Z pielgrzymką do Sarajewa wybierał się już w roku 1994. Wówczas wizytę trzeba było odwołać, ponieważ organizatorzy nie byli w stanie zapewnić bezpieczeństwa Ojcu Świętemu. Jan Paweł II odprawił więc Mszę św. o pokój w tym regionie w Castel Gandolfo. Łącząc się duchowo z wiernymi na Bałkanach, odczytał homilię, którą miał wygłosić podczas Eucharystii w Sarajewie.
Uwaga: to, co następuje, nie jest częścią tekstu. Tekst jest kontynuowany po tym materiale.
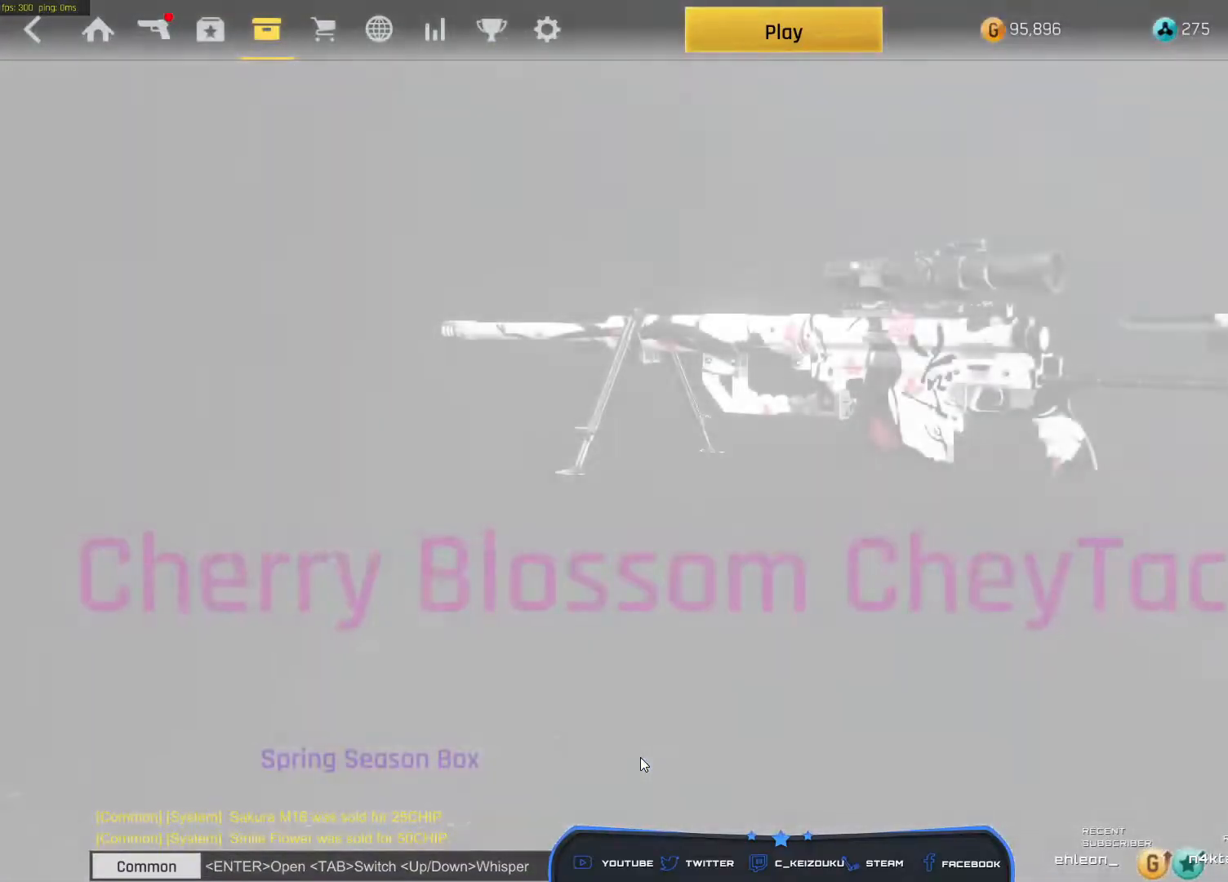
{"keys": ["space"], "mouse": [], "events": []}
Uczynił to w języku tych, do których było ono skierowane, czyli po bośniacku, aby podkreślić głęboki związek z umęczonymi wojną mieszkańcami Sarajewa.
Kiedy przybył do Sarajewa w kwietniu 1997 roku, powiedział: „Nigdy więcej wojny! Nigdy więcej nienawiści i nietolerancji! (...) Nieludzką logikę przemocy trzeba zastąpić konstruktywną logiką pokoju. Żądza zemsty musi ustąpić miejsca wyzwalającej mocy przebaczenia, która sprzeciwia się fanatycznym nacjonalizmom, prowadzącym do konfliktów etnicznych”.
* * *
W styczniu 1986 roku na zakończenie Tygodnia Modlitw o Jedność Chrześcijan Jan Paweł II powiedział: „Stolica Apostolska pragnie przyczynić się do powstania światowego ruchu modlitwy o pokój, który przekraczając granice państw i angażując wiernych wszystkich wyznań, ogarnie cały świat.
(...) Jestem w trakcie konsultacji z przywódcami nie tylko różnych Kościołów i Wspólnot chrześcijańskich, ale także innych religii świata w sprawie przygotowań do spotkania w Asyżu na modlitwie o pokój”. Komentatorzy zgodnie twierdzą, że to najbardziej niezwykła, oryginalna inicjatywa pokojowa Jana Pawła II.
Podstawowym celem spotkania miała być modlitwa. Wspólnym mianownikiem było wyłącznie pragnienie pokoju i modlitwa jako najlepszy środek do niego prowadzący. Jan Paweł II zaapelował, by w dniu spotkania, 27 października 1986 roku, na całym świecie przerwano działania wojenne. Na ten apel odpowiedziało wiele ugrupowań partyzanckich, powstańczych i wojskowych.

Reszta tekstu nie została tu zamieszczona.